Task description
What you write must match, character for character, the lines from the one with "left wrist: (20, 79)" down to the one with "right eye: (206, 391)" in the listing below, minus its pictures.

—————

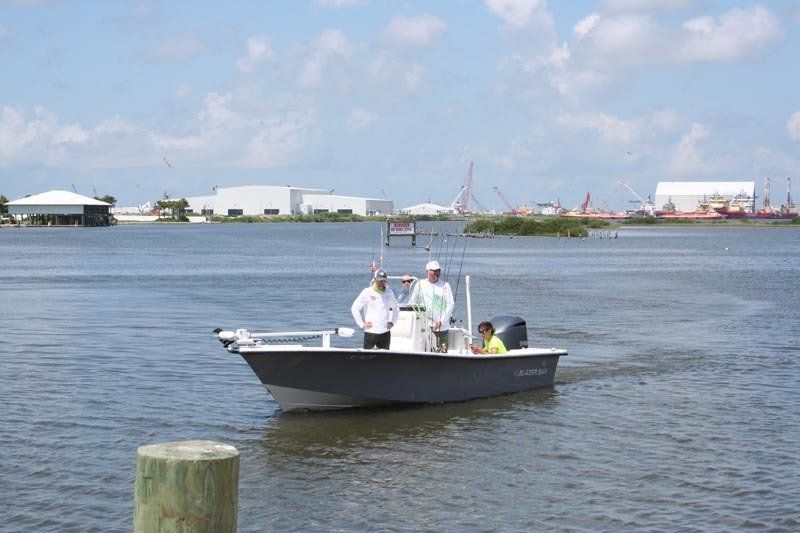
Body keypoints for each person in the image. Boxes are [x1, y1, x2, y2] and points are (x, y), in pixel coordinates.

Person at [409, 260, 454, 351]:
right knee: (426, 350)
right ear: (427, 271)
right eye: (434, 271)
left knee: (443, 351)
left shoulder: (445, 285)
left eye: (438, 271)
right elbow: (412, 302)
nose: (437, 273)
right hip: (425, 326)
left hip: (442, 327)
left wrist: (441, 321)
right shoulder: (420, 284)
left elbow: (450, 304)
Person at [351, 269, 399, 349]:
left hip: (385, 332)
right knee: (367, 358)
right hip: (371, 332)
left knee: (385, 357)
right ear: (375, 279)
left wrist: (393, 322)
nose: (381, 283)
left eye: (383, 281)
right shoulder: (367, 292)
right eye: (379, 280)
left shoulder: (389, 292)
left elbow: (396, 308)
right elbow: (354, 308)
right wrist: (362, 324)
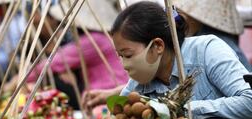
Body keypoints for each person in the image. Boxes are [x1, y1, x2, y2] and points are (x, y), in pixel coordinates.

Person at [29, 1, 252, 119]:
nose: (124, 65)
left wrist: (184, 110)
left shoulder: (206, 50)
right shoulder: (139, 85)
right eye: (120, 56)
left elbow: (249, 100)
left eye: (128, 55)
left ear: (157, 46)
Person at [83, 0, 252, 110]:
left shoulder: (210, 47)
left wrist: (180, 109)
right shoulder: (151, 68)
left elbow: (247, 98)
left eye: (127, 55)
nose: (176, 16)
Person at [25, 0, 129, 109]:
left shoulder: (93, 41)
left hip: (106, 97)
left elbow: (53, 63)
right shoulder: (103, 38)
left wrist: (20, 79)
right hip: (113, 92)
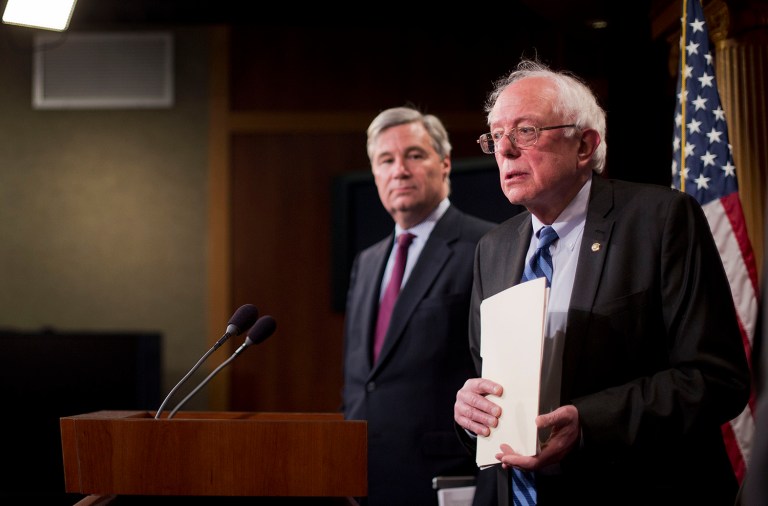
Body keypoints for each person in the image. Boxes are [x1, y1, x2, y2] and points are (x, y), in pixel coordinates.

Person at [453, 59, 751, 505]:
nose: (506, 150)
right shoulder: (492, 249)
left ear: (585, 145)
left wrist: (589, 422)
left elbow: (715, 379)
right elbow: (490, 383)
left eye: (526, 131)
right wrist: (469, 413)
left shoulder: (661, 221)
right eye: (495, 136)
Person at [341, 106, 496, 506]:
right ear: (375, 173)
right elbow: (363, 377)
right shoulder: (367, 260)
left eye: (414, 155)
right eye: (386, 160)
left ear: (444, 164)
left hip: (444, 476)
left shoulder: (488, 246)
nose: (400, 170)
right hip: (365, 474)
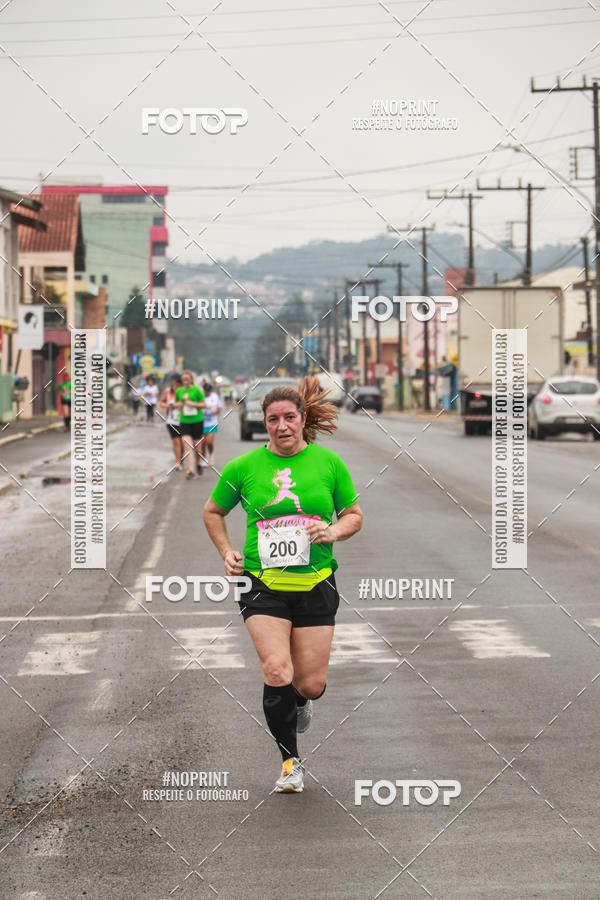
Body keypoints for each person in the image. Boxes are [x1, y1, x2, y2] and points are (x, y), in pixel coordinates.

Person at [204, 376, 363, 793]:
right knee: (276, 669)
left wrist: (332, 532)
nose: (281, 426)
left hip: (316, 582)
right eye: (273, 419)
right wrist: (226, 551)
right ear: (265, 423)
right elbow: (213, 511)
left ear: (302, 418)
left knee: (309, 682)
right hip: (262, 584)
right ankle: (290, 764)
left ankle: (301, 701)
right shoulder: (244, 467)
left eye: (289, 417)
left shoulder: (328, 464)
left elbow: (354, 514)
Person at [175, 371, 205, 478]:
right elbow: (177, 403)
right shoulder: (179, 391)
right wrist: (179, 404)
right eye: (183, 379)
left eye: (187, 379)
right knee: (187, 446)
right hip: (185, 421)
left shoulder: (196, 390)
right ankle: (190, 470)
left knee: (198, 448)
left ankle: (198, 463)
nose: (185, 381)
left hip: (197, 421)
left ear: (191, 380)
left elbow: (204, 404)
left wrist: (193, 404)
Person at [160, 374, 183, 470]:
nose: (174, 383)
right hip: (171, 420)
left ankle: (181, 457)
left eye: (176, 382)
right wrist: (168, 406)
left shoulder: (184, 392)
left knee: (182, 442)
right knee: (175, 442)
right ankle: (177, 462)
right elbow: (161, 402)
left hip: (184, 420)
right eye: (173, 381)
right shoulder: (168, 391)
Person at [200, 383, 222, 467]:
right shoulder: (200, 396)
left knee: (209, 442)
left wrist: (216, 412)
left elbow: (219, 407)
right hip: (201, 423)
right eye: (206, 391)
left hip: (212, 423)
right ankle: (204, 459)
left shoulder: (215, 396)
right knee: (202, 443)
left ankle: (211, 454)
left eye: (209, 391)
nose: (207, 392)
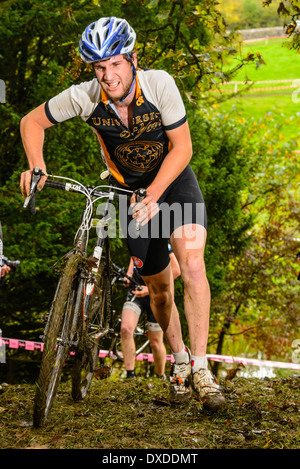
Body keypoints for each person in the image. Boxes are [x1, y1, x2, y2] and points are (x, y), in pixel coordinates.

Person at [20, 16, 225, 410]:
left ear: (132, 59)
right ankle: (179, 360)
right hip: (125, 194)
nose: (108, 75)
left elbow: (183, 148)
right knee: (161, 290)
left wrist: (154, 194)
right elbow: (32, 122)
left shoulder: (160, 83)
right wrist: (36, 164)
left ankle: (201, 369)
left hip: (174, 180)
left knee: (193, 263)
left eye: (115, 63)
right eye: (99, 67)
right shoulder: (84, 96)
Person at [121, 244, 180, 379]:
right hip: (136, 292)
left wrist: (148, 289)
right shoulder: (137, 238)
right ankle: (130, 375)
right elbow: (134, 257)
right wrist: (129, 275)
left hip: (156, 295)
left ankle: (160, 375)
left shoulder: (162, 243)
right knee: (125, 329)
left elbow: (176, 270)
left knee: (155, 342)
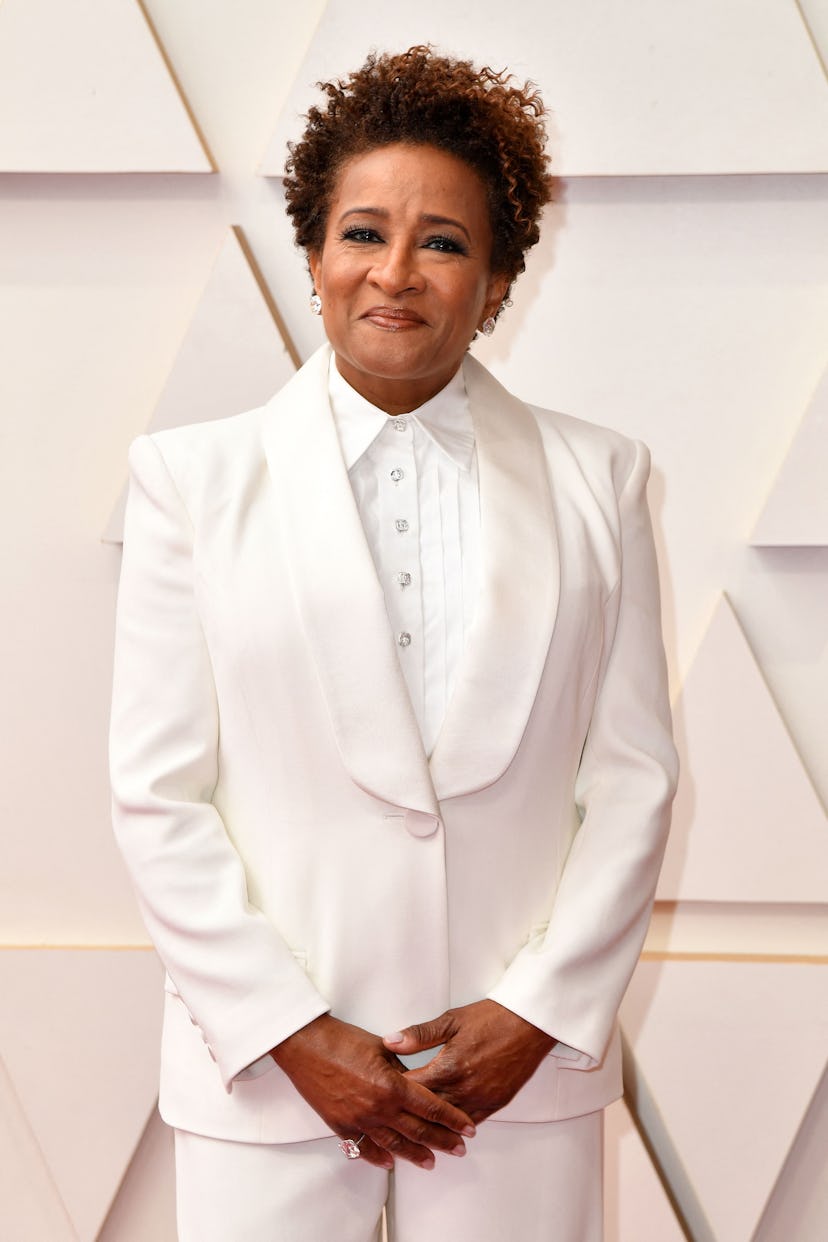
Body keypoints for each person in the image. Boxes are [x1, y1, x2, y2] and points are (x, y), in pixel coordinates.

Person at [110, 45, 678, 1242]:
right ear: (312, 251)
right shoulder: (190, 482)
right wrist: (286, 1030)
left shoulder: (603, 479)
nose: (397, 273)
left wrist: (537, 1012)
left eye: (446, 242)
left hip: (512, 1086)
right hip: (266, 1080)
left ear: (500, 276)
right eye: (363, 232)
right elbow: (157, 794)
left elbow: (632, 781)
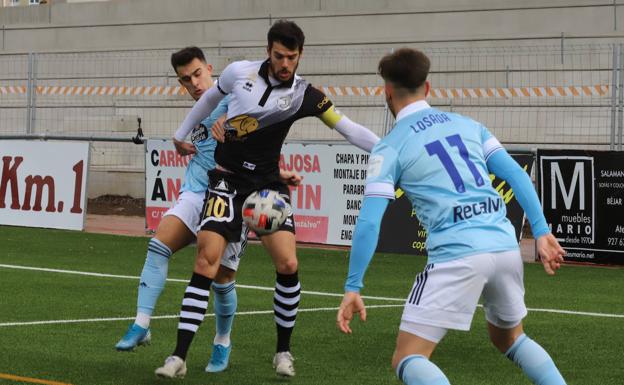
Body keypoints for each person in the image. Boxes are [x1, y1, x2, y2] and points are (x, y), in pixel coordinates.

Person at [155, 20, 380, 378]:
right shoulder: (238, 73)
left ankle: (283, 353)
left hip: (266, 186)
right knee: (205, 262)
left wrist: (389, 149)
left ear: (300, 55)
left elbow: (346, 127)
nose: (285, 63)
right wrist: (180, 134)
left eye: (291, 57)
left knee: (288, 265)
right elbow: (211, 98)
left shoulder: (306, 95)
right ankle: (178, 357)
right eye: (279, 56)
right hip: (226, 181)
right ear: (268, 51)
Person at [336, 48, 567, 385]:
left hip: (457, 255)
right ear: (427, 88)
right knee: (510, 339)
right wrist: (542, 231)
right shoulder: (468, 125)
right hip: (504, 247)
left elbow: (370, 221)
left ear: (386, 92)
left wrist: (353, 285)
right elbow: (517, 175)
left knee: (408, 357)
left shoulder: (389, 147)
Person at [115, 46, 302, 374]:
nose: (194, 83)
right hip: (196, 192)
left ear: (211, 69)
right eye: (186, 79)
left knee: (223, 277)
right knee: (159, 245)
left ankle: (222, 339)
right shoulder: (200, 110)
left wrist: (278, 173)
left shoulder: (238, 99)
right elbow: (194, 135)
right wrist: (180, 138)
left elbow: (261, 147)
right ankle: (142, 324)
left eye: (198, 74)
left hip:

—————

Reply to the task
left wrist: (20, 79)
right hip: (113, 92)
Body keypoints for each person in the image. Boxes are [x1, y1, x2, y2] and points are (x, y), in pixel coordinates.

Person at [453, 59, 751, 505]:
nose: (506, 150)
right shoulder: (492, 249)
left ear: (585, 145)
left wrist: (589, 422)
left elbow: (715, 379)
right elbow: (490, 383)
left eye: (526, 131)
right wrist: (469, 413)
left shoulder: (661, 221)
right eye: (495, 136)
Person at [341, 106, 496, 506]:
right ear: (375, 173)
right elbow: (363, 377)
right shoulder: (367, 260)
left eye: (414, 155)
right eye: (386, 160)
left ear: (444, 164)
left hip: (444, 476)
left shoulder: (488, 246)
nose: (400, 170)
right hip: (365, 474)
Body keypoints for each person in the image. Boxes are [x1, y1, x2, y2] and points are (x, y), in pixel coordinates.

Person at [204, 376, 363, 793]:
right knee: (276, 669)
left wrist: (332, 532)
nose: (281, 426)
left hip: (316, 582)
right eye: (273, 419)
right wrist: (226, 551)
right ear: (265, 423)
right elbow: (213, 511)
left ear: (302, 418)
left knee: (309, 682)
right hip: (262, 584)
right ankle: (290, 764)
left ankle: (301, 701)
right shoulder: (244, 467)
left eye: (289, 417)
left shoulder: (328, 464)
left elbow: (354, 514)
Person at [175, 371, 205, 478]:
right elbow: (177, 403)
right shoulder: (179, 391)
right wrist: (179, 404)
right eye: (183, 379)
left eye: (187, 379)
right knee: (187, 446)
right hip: (185, 421)
left shoulder: (196, 390)
right ankle: (190, 470)
left knee: (198, 448)
left ankle: (198, 463)
nose: (185, 381)
left hip: (197, 421)
left ear: (191, 380)
left elbow: (204, 404)
left wrist: (193, 404)
Person at [160, 374, 183, 470]:
nose: (174, 383)
right hip: (171, 420)
left ankle: (181, 457)
left eye: (176, 382)
right wrist: (168, 406)
left shoulder: (184, 392)
left knee: (182, 442)
right knee: (175, 442)
right ankle: (177, 462)
right elbow: (161, 402)
left hip: (184, 420)
right eye: (173, 381)
right shoulder: (168, 391)
Person at [200, 383, 222, 467]:
right shoulder: (200, 396)
left knee: (209, 442)
left wrist: (216, 412)
left elbow: (219, 407)
right hip: (201, 423)
right eye: (206, 391)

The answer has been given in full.